1-Kur’an kursu, yurt, vakıf, medya ve sosyal medya, tüm İslami cemaatler denetleniyor mu? İçe dönük yapılarıyla neredeyse dokunulmazlık kazanmışlar. Siyasete ve topluma yön vermeyi kendilerine hak görüyorlar. Faaliyetlerini de halkın talepleriymiş gibi gösterip meşrulaştırmaya çalışıyorlar. Ana muhalefet partisinin gücüyce, İslamcı muhalefet karşısında dirayet göstermeye yetmiyor.

 

2-Ekonomik İşbirliği ve Kalkınma Örgütü’nün (OECD) Eğitim 20 24 Raporu’na bir göz attığımızda bile eğitimde , örgüte üye olan ülkelerin ne denli gerisinde kaldığımızı görebiliyoruz.( On bir yaşındaki bir çocuğun meslek okulunda işi ne?) Durum o derece ciddi ki, eğitime yapılan yatırımlar artırılmadığından okullarda temizlik konusunda bile aksaklıklar  yaşanıyor ; yetkililerden umudu kesen veliler, temizliği kendileri sağlamaya çalışıyorlar.

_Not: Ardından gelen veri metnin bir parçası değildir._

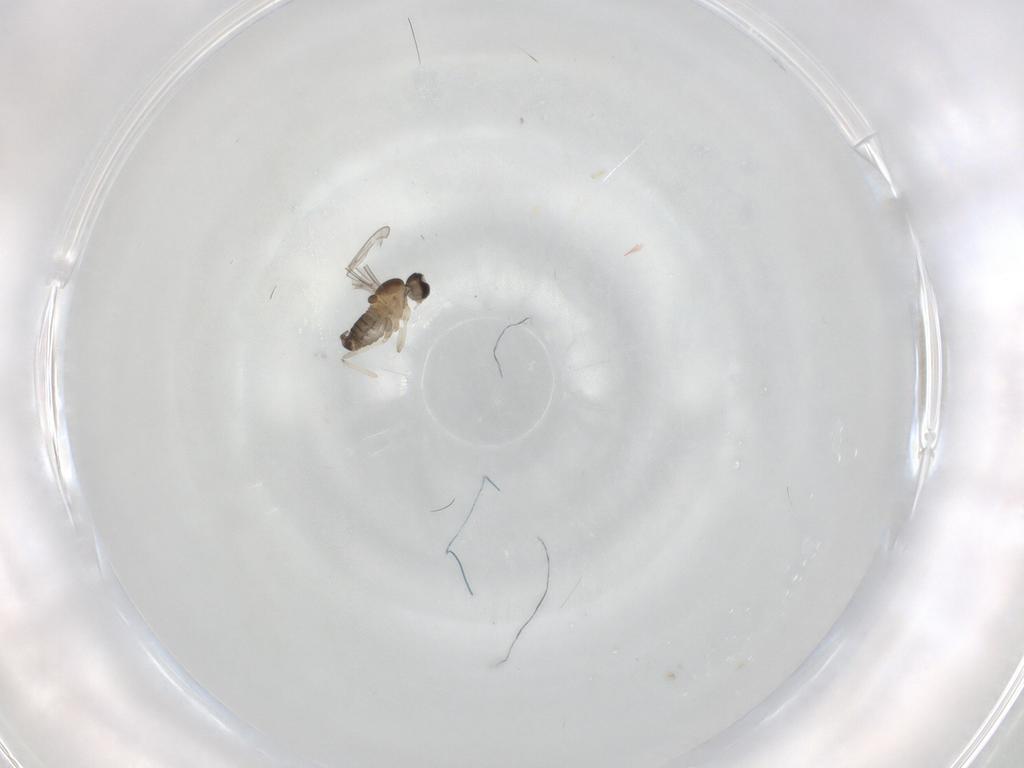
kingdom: Animalia
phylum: Arthropoda
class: Insecta
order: Diptera
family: Cecidomyiidae
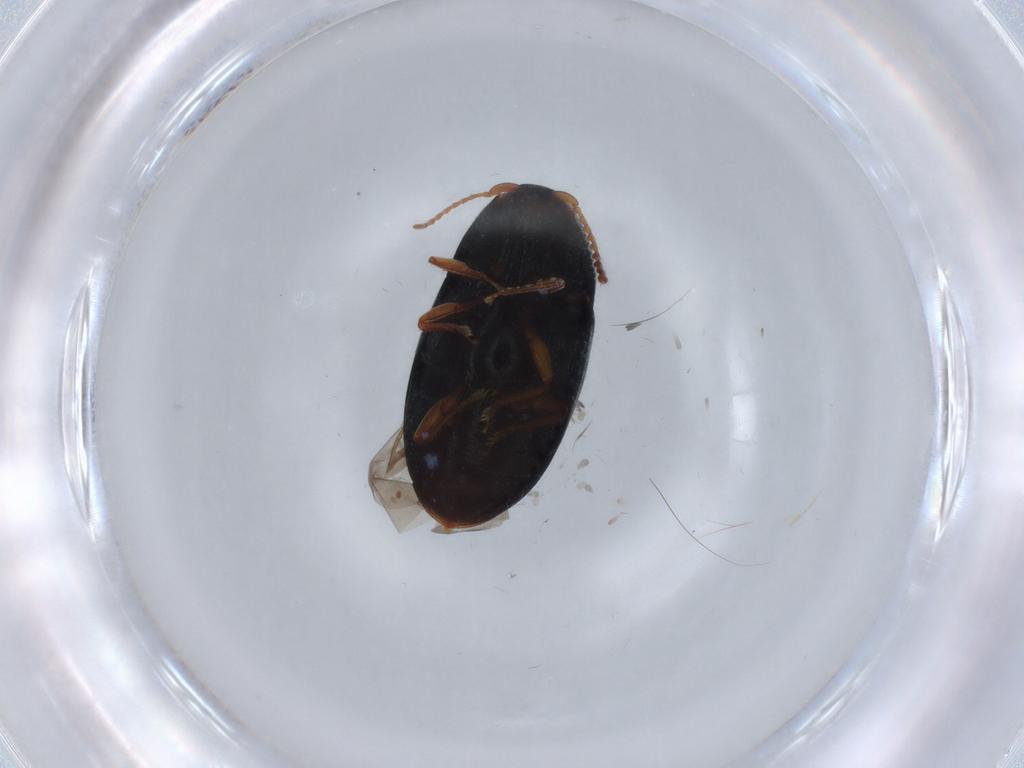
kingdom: Animalia
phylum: Arthropoda
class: Insecta
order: Coleoptera
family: Elateridae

Öğretmenlereyse “bir dokun bir ah işit!” Öğretmenlik Meslek Kanunu  teklifine karşı eğitim sendikaları itirazlarını ortak bir  metinle basın açıklaması yaparak kamuoyuna duyurdular. İtirazları kabul edilecek mi, göreceğiz. Toplumsal destek görebilseler elleri güçlenecektir. Bu da bir başka yaramız.

 

3-Pazarları Asla ( Never On Sunday) filminde (1960,Yunanistan yapımı, yönetmeni Jules Dassin, baş oyuncusu Melina Mercouri) “Altın kalpli fahişe” ya da özgür ruhlu bir” hayat kadını” olan İlya, Amerikalı, çok bilmiş bilgin  Homer’in kendisine anlattığı Yunana tragedyalarından o denli etkilenir ki, dinlediklerindeki olumsuzlukları içi götürmez , onları “filtreleyerek”, trajik kahramanların sonları için, “hepsi deniz kıyısına gittiler” diyerek kendini oyalamaya çabalar. Kapitalizmin, emperyalizmin dünyaya yaşattığı bitip tükenmeyen  trajediler karşısında bizler de benzer tavrı takınmıyor muyuz? (Acı karşıtına dönüşüyor.)

 

4-Netanyahu hükümeti, kendini yasaların üstünde gören, hastane ve okullara  bile fütursuzca saldırmaktan çekinmeyen, insanlıktan çıkmış fantezistlerden oluşuyor. Cezalandırılmıyor da! Yola devam. Bu deli cesaretini “süper güç”ten aldığını da cümle alem biliyor. Tarih, bunun gibi nicelerini gördü ve derinliklerine gömdü. Elbette, yine insanlık kazanacaktır.